A história da humanidade segundo Foucault (2004) está repleta de
tentativas de reprimir a criminalidade e legalizar os suplícios, as prisões e
qualquer outro sistema de repressão contra àqueles cidadãos que supostamente
tenham se situado à margem do Contrato Social Rousseaniano.
Nosso país hoje transita entre um
sistema de punibilidade excessiva (Direito Penal Máximo), caracterizado por
leis mais duras como a lei de Crimes
Hediondos e um sistema de abrandamento do sistema penal (Sistema Penal
mínimo) marcado por penas alternativas teóricas e não aplicadas. Tais penas alternativas não parecem representar rupturas
com o modelo retrógrado penal, mas apenas aditivos, aumentando e legitimando ainda
mais o controle formal do Estado.
O Brasil, no campo
criminológico, sofre as influências dos movimentos de “lei e ordem” ou de
“tolerância zero” que se edificam no ideário do homem médio e se levantam como estandarte de toda e qualquer
política pública que almeje coibir o aumento da criminalidade. Como bem
salienta Thompson (2002), tais movimentos e políticas são bem conhecidos em
nosso país, nos acompanham há décadas e até o presente momento não ofereceram
soluções reais para o problema e também nunca representaram a diminuição
efetiva da criminalidade em qualquer dos seus aspectos.

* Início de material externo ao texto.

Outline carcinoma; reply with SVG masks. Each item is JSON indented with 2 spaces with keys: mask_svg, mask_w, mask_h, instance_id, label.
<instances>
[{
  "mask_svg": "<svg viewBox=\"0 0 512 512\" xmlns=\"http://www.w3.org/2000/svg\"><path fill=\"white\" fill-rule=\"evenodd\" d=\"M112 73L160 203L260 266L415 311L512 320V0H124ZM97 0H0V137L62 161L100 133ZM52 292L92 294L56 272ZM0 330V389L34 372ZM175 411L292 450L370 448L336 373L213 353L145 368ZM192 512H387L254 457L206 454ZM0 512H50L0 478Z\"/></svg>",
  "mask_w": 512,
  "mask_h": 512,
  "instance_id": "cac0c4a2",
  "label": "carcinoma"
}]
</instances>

Passeti (2004) ainda assevera que
a sustentação destas políticas de punibilidade máxima tem seus pilares
solidificados em nossa cultura pelo patrocínio das classes dominantes. Entre
esses pilares, cita o desejo de punição dos “criminosos” pela prática do delito
ainda que o ato seja destituído de periculosidade; o pretenso combate a
impunidade pela intimidação, que na verdade só acontece contra a classe
desfavorecida e dominada; o discurso falacioso da neutralização do indivíduo; e
por fim o engodo pós-moderno da ressocialização.
Com vistas aos
fundamentos vislumbrados frente à aplicabilidade e eficácia do sistema
prisional e a eventual dessocialização do indivíduo, faz-se imperioso considerar
e edificar alguns questionamentos acerca da questão carcerária no Brasil.
Portanto, visamos
aqui edificar argumentos que respondam a inquietante indagação: se o sistema
prisional brasileiro (que tem por base a pena privativa de liberdade e o
Direito Penal máximo), corresponde e cumpre a função de ressocializar (!?) e
reinserir(!?) o preso na sociedade, não só como consumidor e produtor, mas também e
principalmente como cidadão.
arte: latuff |
O Brasil padece hoje,
no campo criminológico, dos mesmos males que o resto da América latina. Ou
seja, a insipiente política criminal é voltada apenas para a segurança pública
em uma visão policiesca de todo o sistema de justiça penal. Tal visão
reducionista do problema, blindada contra os pensamentos críticos ao sistema
criminal, levou o Brasil à situação caótica na segurança pública.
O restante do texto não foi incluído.